If you haven’t been living under a rock for the past two decades, you are probably aware that there has been a sea change to industrial fieldbus technologies. As with any technology, from transportation and photography to personal computers, things have a tendency to evolve and become faster and less expensive with higher performance.
Likewise, industrial fieldbuses have also evolved from proprietary, or nearly so, serial or optical physical layers to higher-speed, lower-cost Ethernet-based protocols. EtherCAT is one of the most common and arguably the highest-performance Ethernet based fieldbus, but what is it?
Ask 100 plant engineers the question, “What is Ethernet?” and I would bet a cheeseburger that 99% of the answers can be put in one of two buckets. The most likely response will be some form of a description of Internet, such as the Internet Protocol (IP) and/or its application-layer protocols of transmission control protocol (TCP) or user datagram protocol (UDP) and at least a casual mention of switches. The other, smaller bucket will say that Ethernet is a type of cable.
Both of these responses are lacking in completeness. Ethernet is defined by the IEEE 802.3 standard as a frame-based computer networking technology for local area networks (LANs) defining everything from the wiring and signals used for the physical layers, frame formats and protocols used, the media access control (MAC)/data-link layer and common addressing formats. This layering is one of the most powerful mechanisms for the power and flexibility of Ethernet, and what makes it the most popular consumer and business LAN standard in the world. It makes sense to leverage this technology for industrial device communication and control.
But the challenge of using the Internet Protocol as a fieldbus stems from its required switches for routing frames to and from addressed devices and the nature of the data size each device needs in the field. Most I/O cards or even drives are a maximum of a few words of data. For legacy reasons, the shortest frame that can exist in a 100-megabit Ethernet network is 84 bytes, so the overhead to service one device with an input and output scan is at least 168 bytes, which is huge compared to the amount of actual useful data being moved.
This is called “bandwidth utilization,” and, if you have to send a unique frame to and from each device in the field to complete an I/O scan, that is a lot of traffic and time wasted for not-so-much process data, and it severely limits how fast an I/O update to all the network devices can be performed. So, any protocol that uses the IP layer and switches will be limited by the network itself.

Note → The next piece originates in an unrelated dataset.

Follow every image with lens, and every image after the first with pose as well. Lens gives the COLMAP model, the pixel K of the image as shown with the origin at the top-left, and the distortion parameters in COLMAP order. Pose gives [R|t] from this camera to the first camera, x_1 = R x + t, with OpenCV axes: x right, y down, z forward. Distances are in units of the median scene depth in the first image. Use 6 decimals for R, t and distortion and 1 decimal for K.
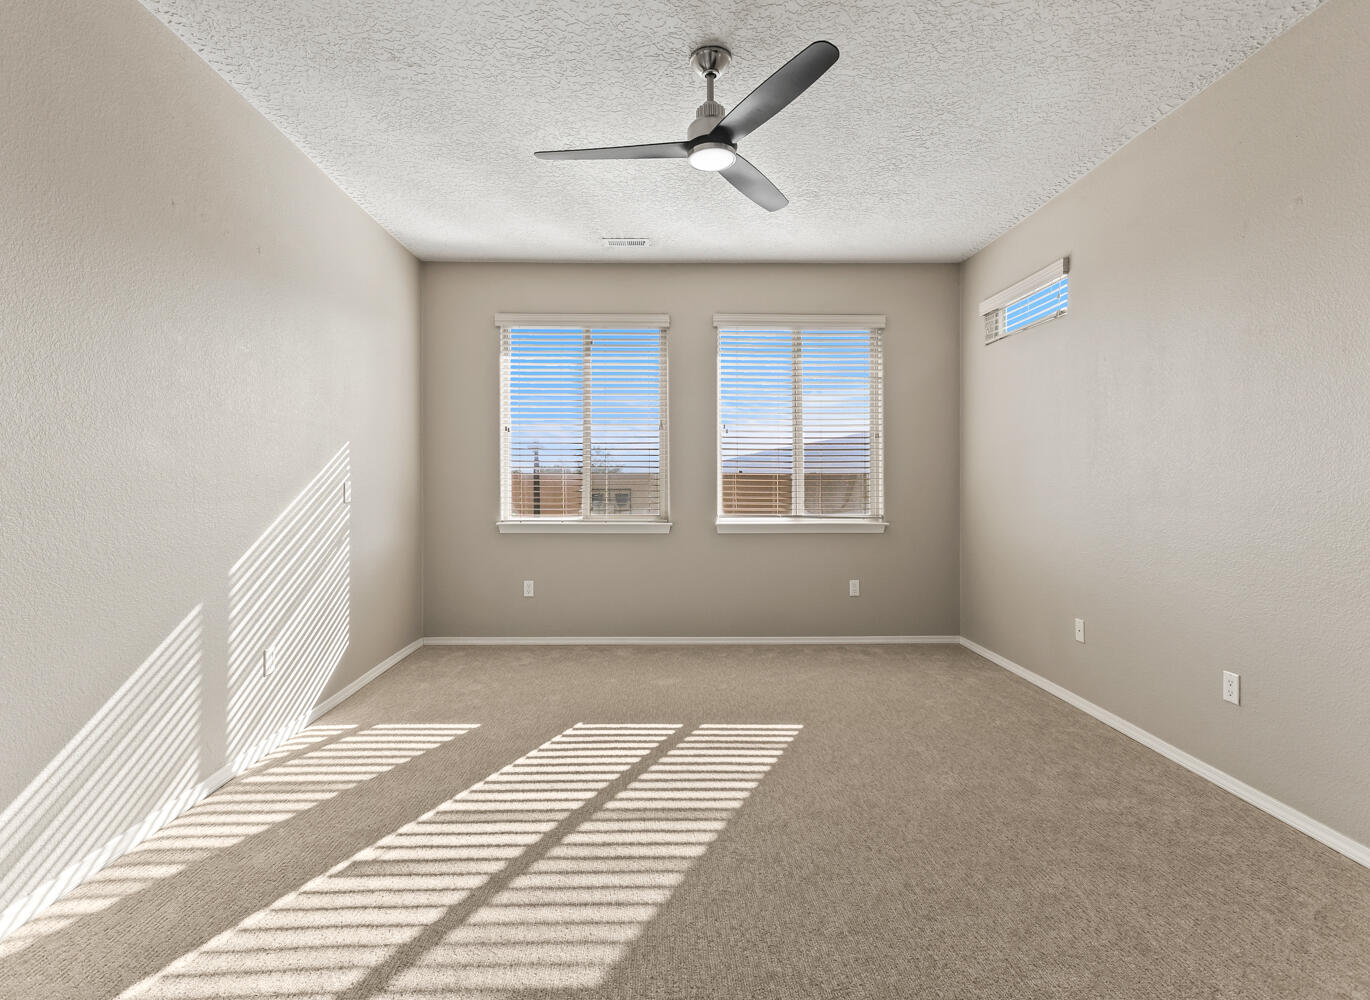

EtherCAT, on the other hand, utilizes a “processing on the fly” approach to service raw Ethernet frames with no IP layer at all, no active routing and no switches and their associated delays. Each slave device is equipped with an EtherCAT slave controller (ESC) chip, which reads and writes data to an Ethernet frame as it travels through it, without a software stack and the associated delays.
Each frame from the master travels through every node in the same path through the network without stopping, and one frame can contain all the data for the entire network, serving both output data and input data, so the time to perform an I/O scan can be incredibly short, on the order of microseconds. The published performance numbers for 100-Mb EtherCAT is 1,000 digital I/O in 30µs, 100 servo axes in 100 µs.
So, EtherCAT is standard Ethernet, just not IP in most cases. However, standard networking tools can certainly be used to capture and interpret EtherCAT frames. Switches can be used when needed, and EtherCAT can support encapsulating EtherCAT data in UDP/IP frames, but they are not recommended in most cases for normal running of factory equipment, since switches are more a part of the problem than a solution.
Since the addressing is handled at the EtherCAT protocol level, not with an IP address, with 16 bits, 65,535 unique devices can be addressed in a single EtherCAT network. Additionally, when communicating process data to the network, EtherCAT uses what is known as “logical addressing”—no addresses are used that take up room in the frame. The master configures the slave to know where its data is located in the large block of process data that it grabs via direct memory access (DMA) from memory in the process controller and is sent out in the frame via a standard Ethernet port in the automation controller. It’s a very efficient and low-cost use of Ethernet communication.
Other fieldbuses certainly make use of Ethernet as a medium for communication, which helps drive the cost of their implementations down, but EtherCAT has decidedly made a huge impact in not only factory automation, but also high-speed data acquisition, robotics, aerospace, process control and other cutting-edge technologies.